O an garip bir mutluluk sardı içimi. Babam ben 13 yaşındayken ölüp gittiği için, hayatımda ilk kez mutlu oldum. Ve yine garip bir şekilde bu çok zengin delikanlının haline üzüldüm.
Bir okurum bana “Nasıl böyle yürekten yazıyorsunuz?” diye sordu. Okura yazarı güzel görünürmüş. Ben kim, yürekten yazabilmek kim... Ama yine de bu soruyu doğru kabul edip, bir yanıt vermem gerek okuruma.
Ben yetim olduğum için yürekten yazıyorum. Bütün sırrım bu. Ne yaparsam kendim yaptım ve kendim yapacağım. Kimse benim önüme hazır lokma koymadı, koymayacak. Sadece kendim gibi yetimleri seveceğim, sadece onları düşüneceğim, sadece onlara aşık olacağım. İşte bu nedenle yürekten yazıyorum.
Müritleriyle var olanlarda mürşitlerin yüreğini ara ki bulasın; soyağaçlarında öyle çok baba var ki. Her iki taraftaki milliyetçilerin babalanmalarının ardında da görkemli babacıkları var, çocuk döven polislerin de, parası olana liberallerin de...
Hrant Dink’i Ermeni olduğu için öldürmediler, yetim olduğu için öldürdüler. Kimseye sığınmadığı, doğru bildiği yolda delikanlı gibi yürüdüğü için öldürdüler.
Ünlü bir Ermeni yazarımız daha var örneğin, nasıl da keyifli şeyler yazıyor. Çünkü bu bey tarikatçı babasının kucağındadır ve o kucaktan yetimleri taşlamaktadır.
Babalılar için “sınıf” beyhude bir kavram. Gelin görün ki aynı kişiler, bindiği arabanın, uçaktaki koltuğun, kolundaki saatin bile sınıfına dikkat edecek kadar “sınıf meraklısı” değill mi?

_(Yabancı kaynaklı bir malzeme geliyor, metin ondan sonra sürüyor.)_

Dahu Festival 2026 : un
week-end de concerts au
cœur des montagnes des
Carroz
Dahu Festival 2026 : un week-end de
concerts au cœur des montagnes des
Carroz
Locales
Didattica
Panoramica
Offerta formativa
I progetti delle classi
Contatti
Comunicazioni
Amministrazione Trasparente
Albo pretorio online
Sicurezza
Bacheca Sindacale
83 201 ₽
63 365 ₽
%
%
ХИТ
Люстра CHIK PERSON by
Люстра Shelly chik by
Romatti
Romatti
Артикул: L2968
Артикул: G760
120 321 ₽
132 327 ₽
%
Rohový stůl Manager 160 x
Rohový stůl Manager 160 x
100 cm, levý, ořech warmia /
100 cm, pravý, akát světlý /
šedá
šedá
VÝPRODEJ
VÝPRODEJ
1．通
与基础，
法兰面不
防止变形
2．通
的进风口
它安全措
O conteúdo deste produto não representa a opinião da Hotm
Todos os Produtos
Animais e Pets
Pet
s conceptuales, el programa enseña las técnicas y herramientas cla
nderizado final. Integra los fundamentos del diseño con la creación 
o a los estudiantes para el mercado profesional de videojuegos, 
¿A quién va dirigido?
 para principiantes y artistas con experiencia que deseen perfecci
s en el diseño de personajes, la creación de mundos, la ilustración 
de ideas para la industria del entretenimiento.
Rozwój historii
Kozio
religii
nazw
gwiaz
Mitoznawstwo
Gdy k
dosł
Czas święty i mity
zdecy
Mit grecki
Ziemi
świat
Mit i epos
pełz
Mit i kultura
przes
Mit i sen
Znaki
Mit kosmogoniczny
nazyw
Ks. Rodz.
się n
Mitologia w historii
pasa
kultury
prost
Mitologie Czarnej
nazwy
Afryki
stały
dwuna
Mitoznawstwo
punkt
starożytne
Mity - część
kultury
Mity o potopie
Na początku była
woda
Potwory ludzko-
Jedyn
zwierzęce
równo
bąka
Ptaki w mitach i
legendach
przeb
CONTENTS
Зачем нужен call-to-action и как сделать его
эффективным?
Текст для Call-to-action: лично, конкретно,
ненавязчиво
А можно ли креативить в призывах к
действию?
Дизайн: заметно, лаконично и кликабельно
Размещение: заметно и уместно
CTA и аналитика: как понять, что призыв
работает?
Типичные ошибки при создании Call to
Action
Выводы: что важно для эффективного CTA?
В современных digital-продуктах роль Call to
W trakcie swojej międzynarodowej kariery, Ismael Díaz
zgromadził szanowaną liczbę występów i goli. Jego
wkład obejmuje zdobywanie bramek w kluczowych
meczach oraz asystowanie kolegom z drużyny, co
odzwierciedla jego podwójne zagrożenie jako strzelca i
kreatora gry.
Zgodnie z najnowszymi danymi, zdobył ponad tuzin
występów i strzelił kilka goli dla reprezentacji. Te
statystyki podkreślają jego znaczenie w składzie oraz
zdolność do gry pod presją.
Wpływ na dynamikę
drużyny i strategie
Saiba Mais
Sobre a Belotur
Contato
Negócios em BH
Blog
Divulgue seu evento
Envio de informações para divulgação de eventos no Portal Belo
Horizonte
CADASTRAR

Bu nedenle babalılar Türkiye’deki vaziyete “devrim” derken, devrimciler gülerek “devr-i daim” der. Çünkü mesele ne dindir, ne milliyet... Mesele sadece yetim olmak veya olmamaktır.
Yoksullar yetimdir. Ezilenler yetimdir. Gösterişli plazalarda it gibi çalışıp her an işten atılacak delikanlılar, genç kızlar yetimdir. Belki de tüm kadınlar yetimdir. Eşcinseller yetimdir. Devrimciler yetimdir. Sokaklar yetimdir.
BirGün yetimdir. Otoparkta bekleyen 300 bin Euro’luk arabası yoktur.
Ama işin ilginci, mutludur da.
Ve sanırım tüm babalıları kıskançlık krizine sokan da işte bu sonsuz mutluluktur.